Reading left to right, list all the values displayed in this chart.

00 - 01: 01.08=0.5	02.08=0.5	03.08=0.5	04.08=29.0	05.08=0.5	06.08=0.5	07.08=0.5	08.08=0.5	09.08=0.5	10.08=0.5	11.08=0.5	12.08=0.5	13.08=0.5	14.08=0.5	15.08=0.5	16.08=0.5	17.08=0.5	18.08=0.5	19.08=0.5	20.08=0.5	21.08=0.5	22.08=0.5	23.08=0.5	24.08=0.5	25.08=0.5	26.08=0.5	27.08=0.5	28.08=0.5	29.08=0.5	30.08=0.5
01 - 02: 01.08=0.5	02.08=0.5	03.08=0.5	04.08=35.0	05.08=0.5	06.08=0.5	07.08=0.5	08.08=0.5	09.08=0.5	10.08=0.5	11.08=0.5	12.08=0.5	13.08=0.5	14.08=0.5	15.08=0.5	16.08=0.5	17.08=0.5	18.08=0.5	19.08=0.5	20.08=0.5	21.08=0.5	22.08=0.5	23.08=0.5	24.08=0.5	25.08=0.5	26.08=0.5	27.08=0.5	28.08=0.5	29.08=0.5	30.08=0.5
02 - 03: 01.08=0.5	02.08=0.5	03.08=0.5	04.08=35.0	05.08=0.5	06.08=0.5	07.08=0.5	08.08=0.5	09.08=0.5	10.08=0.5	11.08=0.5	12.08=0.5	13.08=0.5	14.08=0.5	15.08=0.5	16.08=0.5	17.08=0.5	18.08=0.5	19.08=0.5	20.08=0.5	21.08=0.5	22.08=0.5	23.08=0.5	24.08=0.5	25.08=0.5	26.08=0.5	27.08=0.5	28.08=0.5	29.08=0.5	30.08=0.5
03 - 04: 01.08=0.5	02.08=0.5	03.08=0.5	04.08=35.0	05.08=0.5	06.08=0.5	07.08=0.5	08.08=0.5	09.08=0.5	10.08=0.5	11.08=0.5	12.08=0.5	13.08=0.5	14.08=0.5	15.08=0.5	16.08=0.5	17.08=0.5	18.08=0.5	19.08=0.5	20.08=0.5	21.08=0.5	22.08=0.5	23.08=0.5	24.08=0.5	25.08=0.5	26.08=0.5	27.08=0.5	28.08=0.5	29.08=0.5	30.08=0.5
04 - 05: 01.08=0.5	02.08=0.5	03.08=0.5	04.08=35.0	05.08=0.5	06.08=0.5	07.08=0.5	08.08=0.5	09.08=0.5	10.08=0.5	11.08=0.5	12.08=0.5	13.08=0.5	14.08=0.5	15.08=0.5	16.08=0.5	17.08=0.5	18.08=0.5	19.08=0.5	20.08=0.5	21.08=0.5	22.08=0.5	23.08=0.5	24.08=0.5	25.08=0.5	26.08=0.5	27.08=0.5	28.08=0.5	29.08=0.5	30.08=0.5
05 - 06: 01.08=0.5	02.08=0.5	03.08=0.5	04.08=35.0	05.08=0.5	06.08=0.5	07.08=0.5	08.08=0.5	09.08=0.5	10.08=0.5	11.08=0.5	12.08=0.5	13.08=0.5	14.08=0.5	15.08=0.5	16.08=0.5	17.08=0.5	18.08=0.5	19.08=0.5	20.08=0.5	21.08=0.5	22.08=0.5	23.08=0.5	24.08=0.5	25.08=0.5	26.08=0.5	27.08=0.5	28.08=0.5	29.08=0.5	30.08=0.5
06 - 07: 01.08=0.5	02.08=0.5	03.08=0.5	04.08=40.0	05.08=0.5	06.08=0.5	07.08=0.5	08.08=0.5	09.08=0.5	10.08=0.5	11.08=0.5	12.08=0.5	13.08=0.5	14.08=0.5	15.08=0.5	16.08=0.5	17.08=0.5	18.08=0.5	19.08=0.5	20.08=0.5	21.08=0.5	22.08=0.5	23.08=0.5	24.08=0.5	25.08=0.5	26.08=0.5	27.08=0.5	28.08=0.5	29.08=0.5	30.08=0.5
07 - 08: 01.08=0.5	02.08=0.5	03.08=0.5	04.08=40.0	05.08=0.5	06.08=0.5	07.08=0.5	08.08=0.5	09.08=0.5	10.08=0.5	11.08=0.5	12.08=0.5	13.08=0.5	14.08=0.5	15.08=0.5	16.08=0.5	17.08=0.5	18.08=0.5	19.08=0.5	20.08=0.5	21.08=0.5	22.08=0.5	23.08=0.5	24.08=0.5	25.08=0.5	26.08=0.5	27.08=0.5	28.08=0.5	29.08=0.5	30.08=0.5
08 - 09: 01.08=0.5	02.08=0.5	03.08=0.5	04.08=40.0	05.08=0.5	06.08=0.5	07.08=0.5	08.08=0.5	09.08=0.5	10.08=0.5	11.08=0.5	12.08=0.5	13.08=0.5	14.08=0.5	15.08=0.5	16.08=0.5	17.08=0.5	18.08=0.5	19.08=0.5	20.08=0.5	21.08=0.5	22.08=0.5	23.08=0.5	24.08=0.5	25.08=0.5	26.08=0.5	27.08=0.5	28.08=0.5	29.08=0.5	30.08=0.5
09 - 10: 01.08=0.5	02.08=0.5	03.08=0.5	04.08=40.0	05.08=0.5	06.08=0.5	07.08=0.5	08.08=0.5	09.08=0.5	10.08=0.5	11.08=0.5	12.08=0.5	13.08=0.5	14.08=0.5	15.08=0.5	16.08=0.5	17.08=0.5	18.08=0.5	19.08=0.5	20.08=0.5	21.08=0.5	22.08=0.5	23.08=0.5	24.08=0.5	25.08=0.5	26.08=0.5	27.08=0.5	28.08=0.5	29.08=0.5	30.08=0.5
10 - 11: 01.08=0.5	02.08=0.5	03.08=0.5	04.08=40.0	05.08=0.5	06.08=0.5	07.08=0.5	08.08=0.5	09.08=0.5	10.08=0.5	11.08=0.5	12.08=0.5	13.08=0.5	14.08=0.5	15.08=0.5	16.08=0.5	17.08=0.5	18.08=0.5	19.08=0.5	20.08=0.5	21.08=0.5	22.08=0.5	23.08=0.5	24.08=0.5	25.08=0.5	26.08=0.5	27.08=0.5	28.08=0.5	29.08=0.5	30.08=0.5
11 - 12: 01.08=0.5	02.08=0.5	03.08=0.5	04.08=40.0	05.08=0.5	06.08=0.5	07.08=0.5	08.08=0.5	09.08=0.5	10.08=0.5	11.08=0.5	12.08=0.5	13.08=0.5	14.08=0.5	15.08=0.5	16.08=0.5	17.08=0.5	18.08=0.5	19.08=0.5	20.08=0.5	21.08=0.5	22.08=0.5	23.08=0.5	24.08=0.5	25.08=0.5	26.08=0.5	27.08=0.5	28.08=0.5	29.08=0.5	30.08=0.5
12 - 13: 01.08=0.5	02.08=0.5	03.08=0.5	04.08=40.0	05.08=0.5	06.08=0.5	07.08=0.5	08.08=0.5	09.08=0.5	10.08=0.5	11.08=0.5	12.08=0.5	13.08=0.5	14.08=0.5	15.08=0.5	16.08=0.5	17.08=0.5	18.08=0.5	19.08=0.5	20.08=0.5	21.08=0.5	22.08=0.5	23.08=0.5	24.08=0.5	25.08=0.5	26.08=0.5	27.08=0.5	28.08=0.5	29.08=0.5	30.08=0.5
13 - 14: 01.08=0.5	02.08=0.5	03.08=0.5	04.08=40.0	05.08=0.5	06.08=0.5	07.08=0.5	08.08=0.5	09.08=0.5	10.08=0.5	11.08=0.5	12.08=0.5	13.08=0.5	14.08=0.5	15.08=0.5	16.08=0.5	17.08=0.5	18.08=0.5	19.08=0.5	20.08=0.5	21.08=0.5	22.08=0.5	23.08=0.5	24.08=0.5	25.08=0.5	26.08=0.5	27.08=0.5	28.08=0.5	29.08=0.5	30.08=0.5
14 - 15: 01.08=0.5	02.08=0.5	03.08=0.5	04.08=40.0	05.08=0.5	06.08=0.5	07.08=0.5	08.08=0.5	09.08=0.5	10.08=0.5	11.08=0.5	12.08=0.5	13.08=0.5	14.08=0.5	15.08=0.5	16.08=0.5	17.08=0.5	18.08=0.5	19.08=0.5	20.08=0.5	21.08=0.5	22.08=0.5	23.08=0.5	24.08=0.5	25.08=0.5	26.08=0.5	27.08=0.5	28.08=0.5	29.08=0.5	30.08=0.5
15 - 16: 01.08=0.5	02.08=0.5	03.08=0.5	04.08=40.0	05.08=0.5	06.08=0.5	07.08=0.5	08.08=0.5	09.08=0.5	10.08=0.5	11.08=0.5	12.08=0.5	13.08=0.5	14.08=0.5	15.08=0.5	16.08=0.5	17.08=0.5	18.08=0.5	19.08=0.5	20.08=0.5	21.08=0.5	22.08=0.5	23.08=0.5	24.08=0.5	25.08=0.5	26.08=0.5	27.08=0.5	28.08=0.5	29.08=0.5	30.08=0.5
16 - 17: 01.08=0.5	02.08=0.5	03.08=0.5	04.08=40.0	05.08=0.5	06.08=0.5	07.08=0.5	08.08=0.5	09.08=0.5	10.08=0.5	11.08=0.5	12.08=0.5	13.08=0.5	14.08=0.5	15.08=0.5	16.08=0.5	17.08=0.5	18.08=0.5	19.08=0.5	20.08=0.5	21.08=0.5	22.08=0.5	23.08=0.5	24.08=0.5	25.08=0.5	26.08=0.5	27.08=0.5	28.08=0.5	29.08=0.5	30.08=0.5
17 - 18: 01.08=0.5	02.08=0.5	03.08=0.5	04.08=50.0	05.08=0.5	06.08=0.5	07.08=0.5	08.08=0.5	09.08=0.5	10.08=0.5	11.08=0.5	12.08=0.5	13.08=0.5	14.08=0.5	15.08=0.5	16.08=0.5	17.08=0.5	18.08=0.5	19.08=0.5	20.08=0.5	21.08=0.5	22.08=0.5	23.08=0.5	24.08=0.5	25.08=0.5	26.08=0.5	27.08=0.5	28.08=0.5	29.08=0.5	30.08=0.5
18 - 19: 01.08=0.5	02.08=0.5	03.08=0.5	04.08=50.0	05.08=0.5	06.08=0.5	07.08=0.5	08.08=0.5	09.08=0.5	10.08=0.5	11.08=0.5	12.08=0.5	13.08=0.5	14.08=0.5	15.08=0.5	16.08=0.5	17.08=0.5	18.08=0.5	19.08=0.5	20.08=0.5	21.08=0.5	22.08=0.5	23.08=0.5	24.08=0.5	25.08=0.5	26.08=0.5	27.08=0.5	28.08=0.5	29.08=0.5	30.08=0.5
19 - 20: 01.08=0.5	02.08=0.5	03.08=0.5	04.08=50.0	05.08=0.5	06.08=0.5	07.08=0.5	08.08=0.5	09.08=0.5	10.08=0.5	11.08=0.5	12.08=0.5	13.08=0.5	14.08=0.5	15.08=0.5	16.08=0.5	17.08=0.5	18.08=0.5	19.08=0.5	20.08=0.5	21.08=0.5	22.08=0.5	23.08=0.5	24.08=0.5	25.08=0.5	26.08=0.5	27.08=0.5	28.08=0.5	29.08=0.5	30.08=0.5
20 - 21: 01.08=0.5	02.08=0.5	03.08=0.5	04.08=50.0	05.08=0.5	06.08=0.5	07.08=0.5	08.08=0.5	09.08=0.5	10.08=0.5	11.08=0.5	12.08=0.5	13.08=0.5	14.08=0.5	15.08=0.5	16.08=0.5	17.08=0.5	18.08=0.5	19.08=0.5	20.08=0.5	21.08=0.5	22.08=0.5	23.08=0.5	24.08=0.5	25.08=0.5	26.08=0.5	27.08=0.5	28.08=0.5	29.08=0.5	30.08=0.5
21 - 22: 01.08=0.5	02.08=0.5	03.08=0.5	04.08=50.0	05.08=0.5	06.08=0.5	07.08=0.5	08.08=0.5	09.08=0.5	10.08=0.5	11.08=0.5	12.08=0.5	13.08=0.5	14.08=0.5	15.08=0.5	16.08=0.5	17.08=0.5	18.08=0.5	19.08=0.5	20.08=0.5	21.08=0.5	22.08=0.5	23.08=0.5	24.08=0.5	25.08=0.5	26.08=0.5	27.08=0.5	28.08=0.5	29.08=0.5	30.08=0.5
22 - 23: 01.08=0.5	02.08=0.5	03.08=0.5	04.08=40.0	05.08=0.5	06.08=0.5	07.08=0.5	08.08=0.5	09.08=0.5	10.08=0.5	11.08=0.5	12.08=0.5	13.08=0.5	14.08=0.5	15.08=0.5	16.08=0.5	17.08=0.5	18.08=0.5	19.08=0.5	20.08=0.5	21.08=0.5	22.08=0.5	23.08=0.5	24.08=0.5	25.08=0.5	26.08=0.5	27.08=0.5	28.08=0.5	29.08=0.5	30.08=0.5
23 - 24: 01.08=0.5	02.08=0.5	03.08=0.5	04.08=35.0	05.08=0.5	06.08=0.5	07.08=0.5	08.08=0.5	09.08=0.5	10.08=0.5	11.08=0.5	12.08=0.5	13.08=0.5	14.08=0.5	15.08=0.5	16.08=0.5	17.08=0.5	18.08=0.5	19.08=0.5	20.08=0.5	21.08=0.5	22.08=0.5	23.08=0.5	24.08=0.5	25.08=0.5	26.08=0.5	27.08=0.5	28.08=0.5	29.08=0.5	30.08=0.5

########

Problem statement:
Pull out every line above that contains the word "chart". Case counts.

Response to the task:
Reading left to right, list all the values displayed in this chart.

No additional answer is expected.